Leaving out every picture, please repeat exactly the line that contains "potted plant: none [16,94,79,182]" and each line after it through the final line below.

Bounding box coordinates:

################

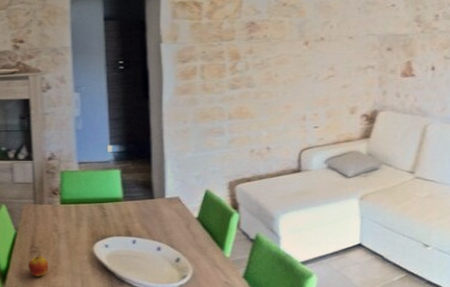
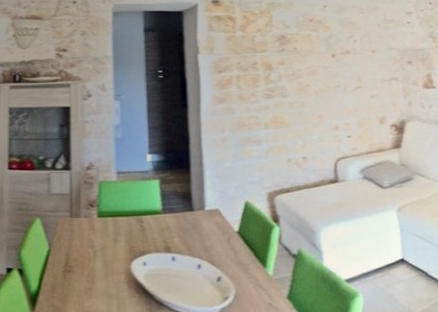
apple: present [28,254,49,277] -> none [61,273,83,300]

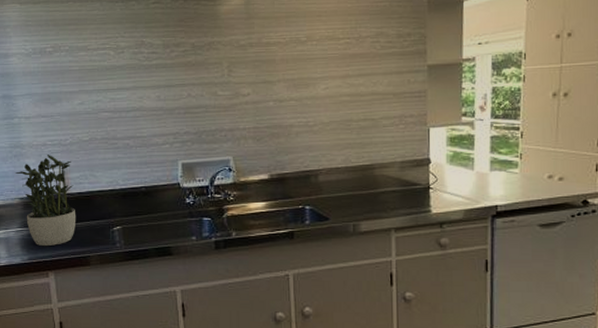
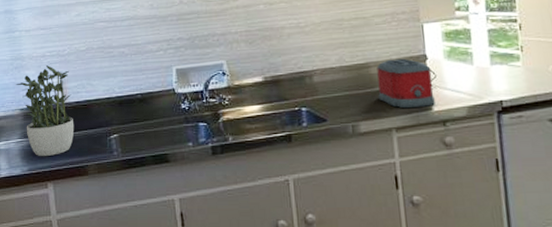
toaster: none [380,161,434,210] -> present [377,58,435,109]

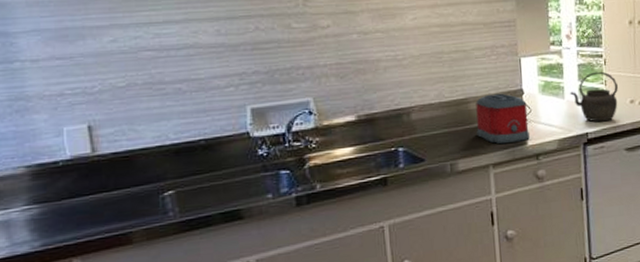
potted plant: present [16,65,74,156] -> none [18,107,111,226]
kettle: none [478,36,538,90] -> present [569,71,618,122]

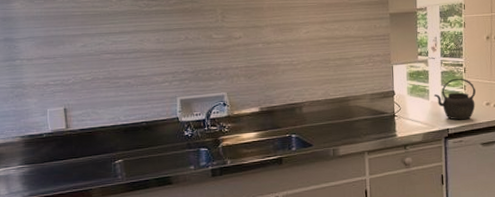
toaster: present [476,93,530,145] -> none [355,93,399,135]

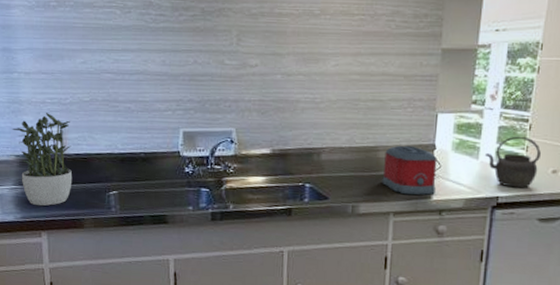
potted plant: none [16,94,79,182] -> present [12,113,73,206]
toaster: none [355,93,399,135] -> present [382,145,437,195]

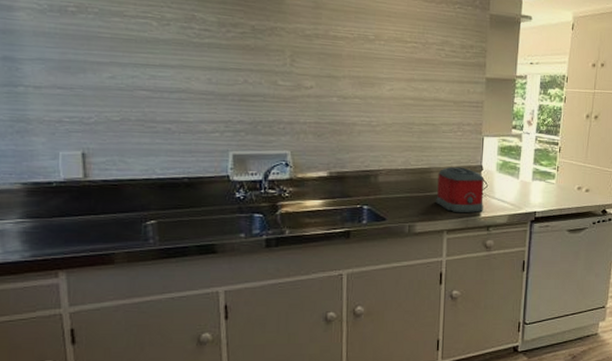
potted plant: present [12,113,73,206] -> none [17,133,99,241]
kettle: present [484,136,541,189] -> none [523,157,568,204]

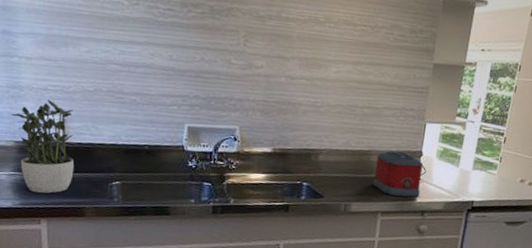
potted plant: none [17,133,99,241] -> present [11,100,75,194]

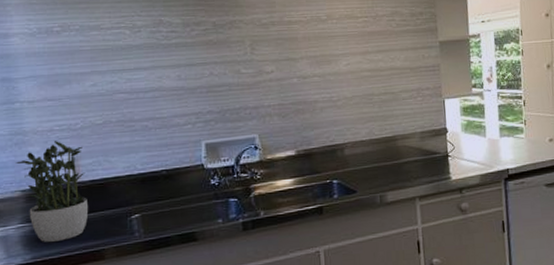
toaster: present [373,150,423,198] -> none [403,131,453,179]

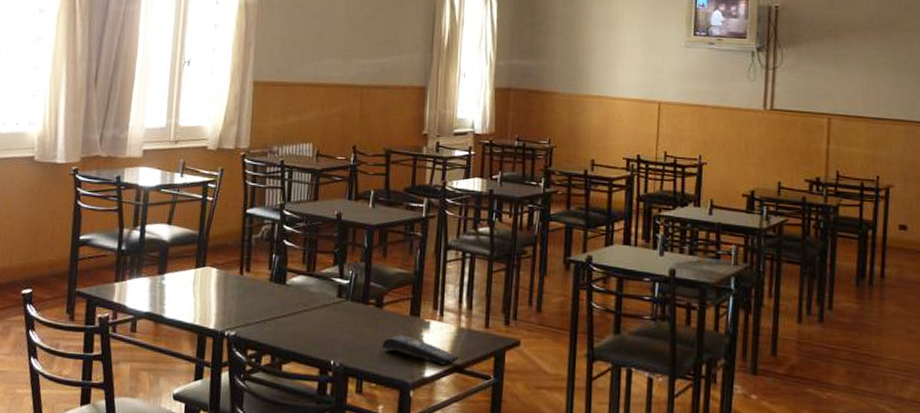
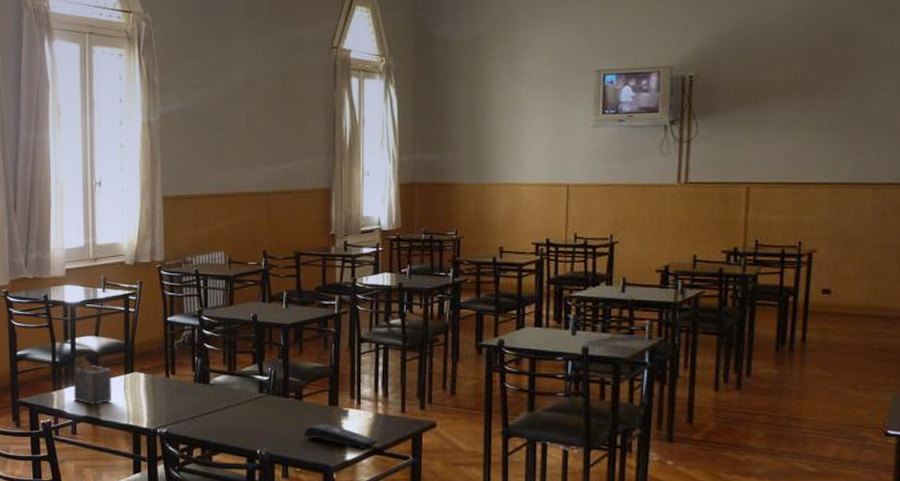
napkin holder: none [137,245,182,300] -> present [73,356,112,405]

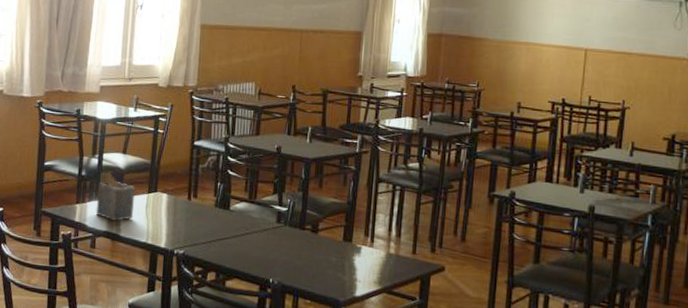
remote control: present [304,423,378,449] -> none [316,257,388,287]

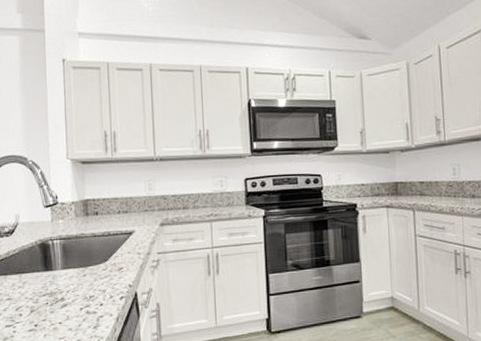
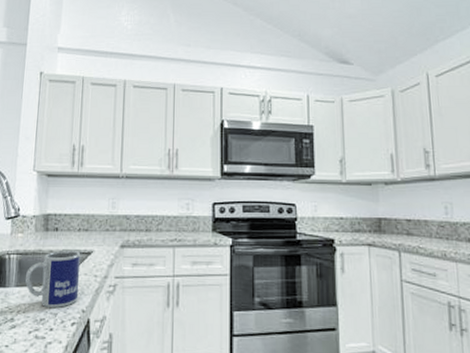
mug: none [71,232,124,286] -> present [25,250,81,309]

################

> [Result of the exercise]:
potted plant: none [16,94,79,182] -> present [12,113,73,206]
toaster: none [355,93,399,135] -> present [382,145,437,195]

potted plant: present [12,113,73,206] -> none [17,133,99,241]
kettle: present [484,136,541,189] -> none [523,157,568,204]

potted plant: none [17,133,99,241] -> present [11,100,75,194]

toaster: present [373,150,423,198] -> none [403,131,453,179]

napkin holder: none [137,245,182,300] -> present [73,356,112,405]

remote control: present [304,423,378,449] -> none [316,257,388,287]

mug: none [71,232,124,286] -> present [25,250,81,309]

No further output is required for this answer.